Dr Lee translated a recipe for treating styes - an infection of an eyelash usually caused by Staphylococcus aureus, the bacteria that forms MRSA when it becomes resistant to antibiotics - allowing researchers to painstakingly recreate it and test it on the superbug.

The 1,000-year-old remedy has proven to be "incredibly potent", according to lead researcher Dr Freya Harrison, a microbiologist from the University of Nottingham.

The individual ingredients alone did not have any measurable effect, but when combined according to the ancient text's recipe they killed up to 90 per cent of MRSA bacteria in infected mice. In infections grown in the laboratory, only about one bacterial cell in a thousand survived.

"I still can't quite believe how well this actually seems to be working," said Dr Harrison. "When we got the first results we were just utterly dumbfounded. We did not see this coming at all."

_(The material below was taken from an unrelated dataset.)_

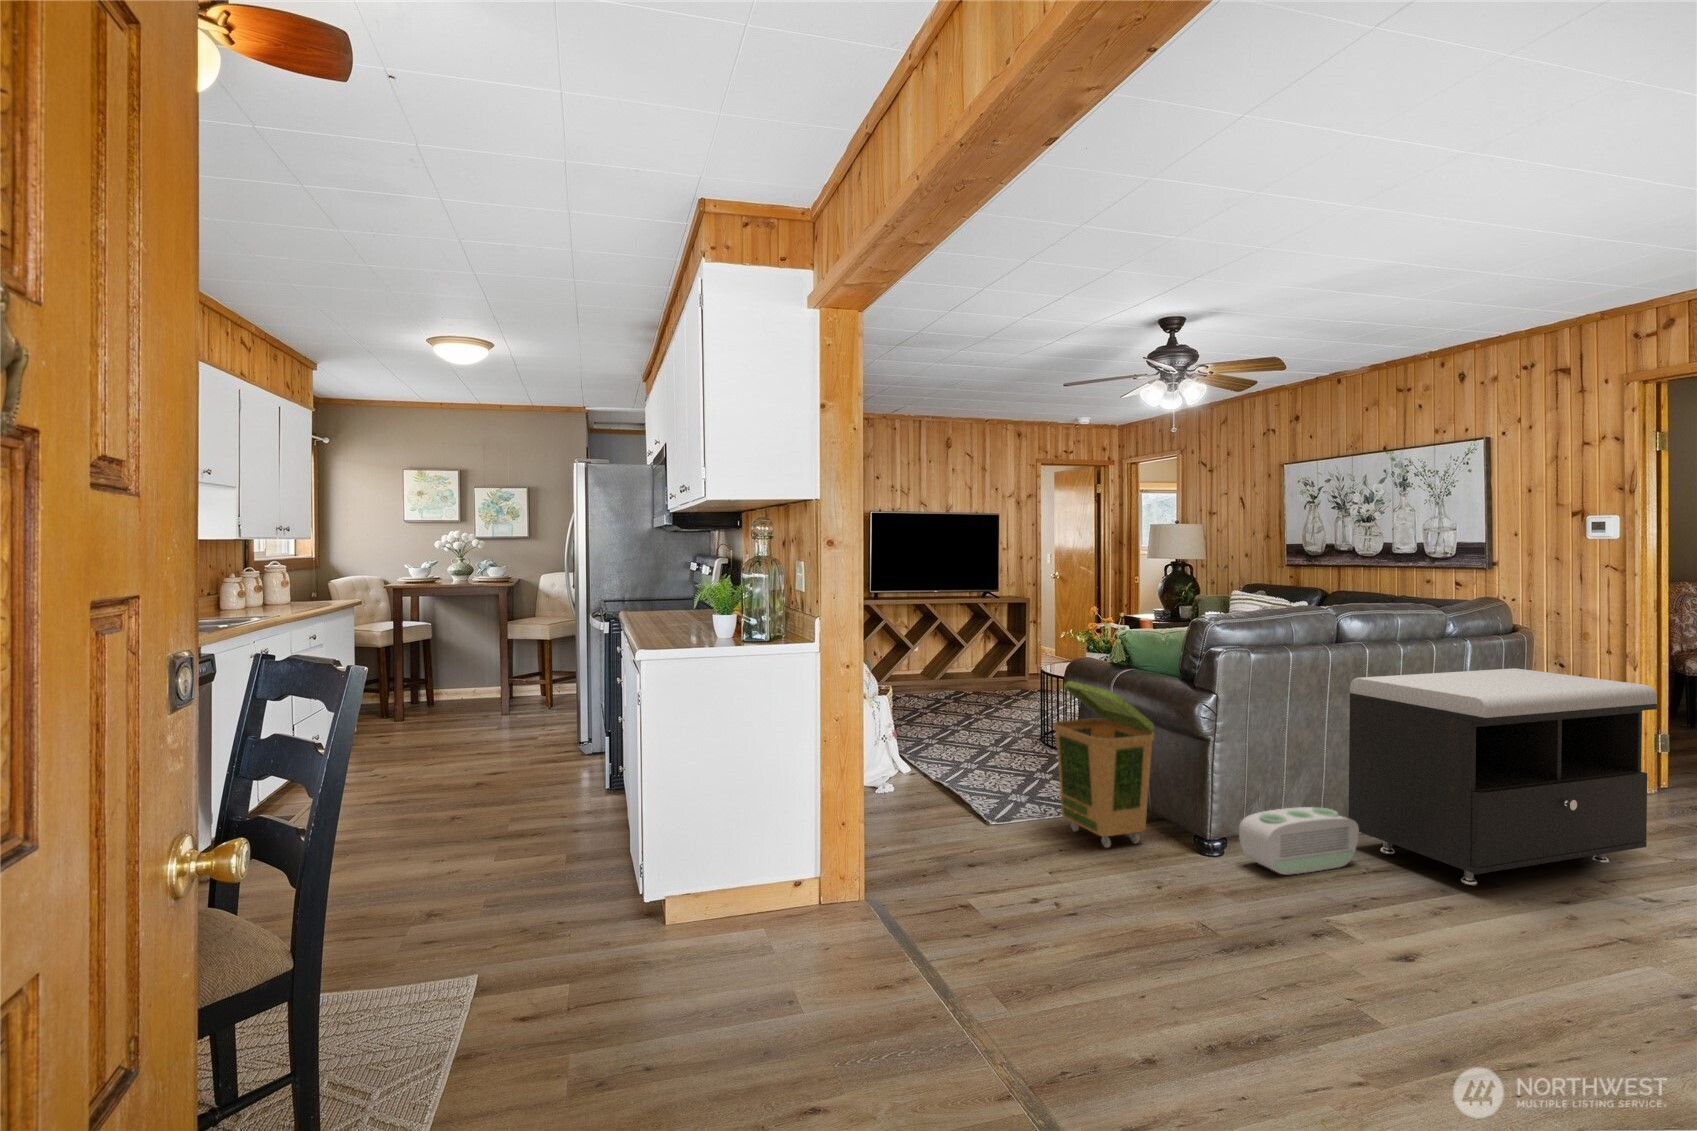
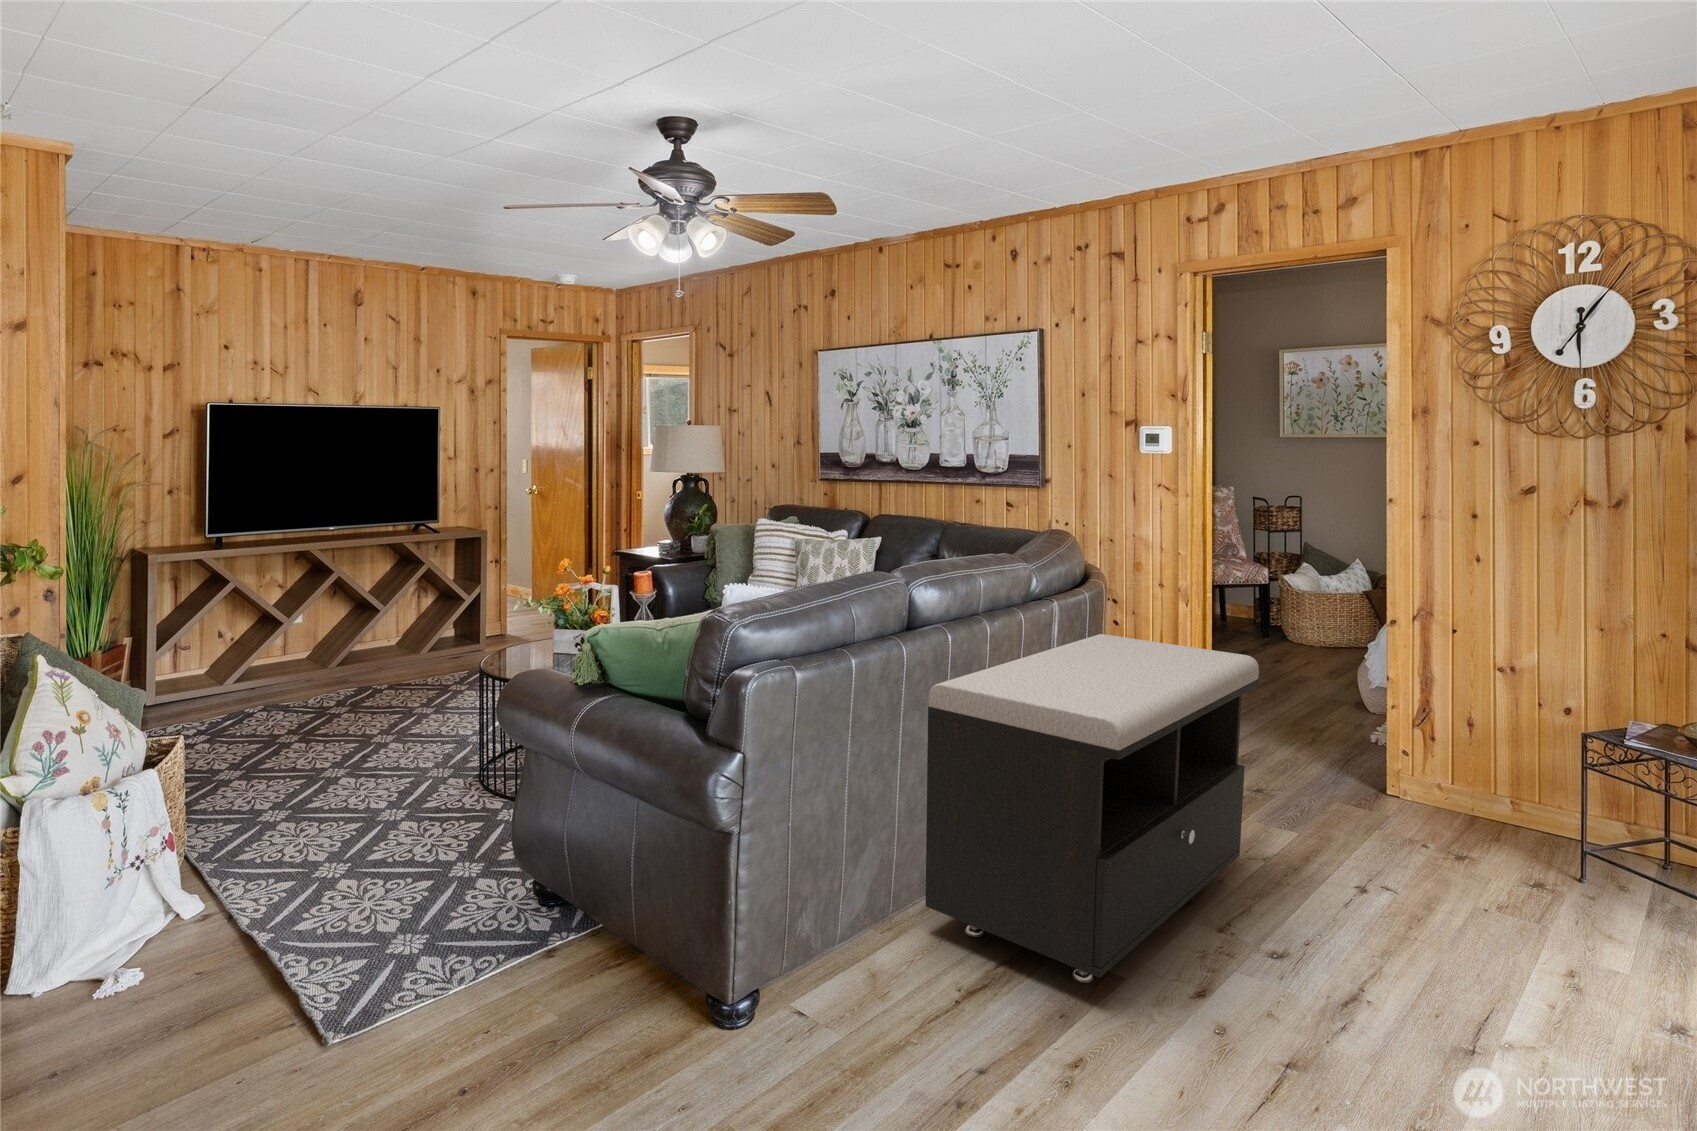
laundry basket: present [1053,681,1154,848] -> none [447,742,635,1053]
air purifier: present [1239,807,1359,874] -> none [777,894,945,1042]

The findings will be presented at the Society for General Microbiology's annual conference in Birmingham tomorrow and have been submitted to Nature for publication. And this may be just the start - the initial success of the research is prompting scientists to look at nine other recipes from the book.

Dr Kendra Rumbaugh, a microbiologist at Texas Tech University who was part of the research team, said: "I was quite sceptical. However, this ancient solution performed better than the current 'gold standard' [vancomycin]."

Dr Maureen Baker, chair of the Royal College of GPs Council, said: "Looking back and discovering these lost potential treatments will take just as much skill and expertise as developing new ones from scratch. This isn't going to happen overnight, and will need substantial investment."



“Work an eye salve for a wen, take cropleek and garlic, of both equal quantities, pound them well together, take wine and bullocks gall, of both equal quantities, mix with a leek, put this then into a brazen vessel, let it stand nine days in the brass vessel, wring out through a cloth and clear it well, put it into a horn, and about night time apply with a feather to the eye; the best leechdom.”